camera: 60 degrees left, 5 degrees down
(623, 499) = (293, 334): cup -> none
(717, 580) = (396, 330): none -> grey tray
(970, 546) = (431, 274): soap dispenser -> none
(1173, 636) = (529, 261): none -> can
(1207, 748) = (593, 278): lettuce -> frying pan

###

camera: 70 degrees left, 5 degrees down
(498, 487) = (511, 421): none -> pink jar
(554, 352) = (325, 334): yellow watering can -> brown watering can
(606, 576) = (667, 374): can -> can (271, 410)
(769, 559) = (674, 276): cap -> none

###

__Aim of the task__. Your answer must be a single number: how many lines of the entries above contain the string "degrees".

__Exercise response__. 2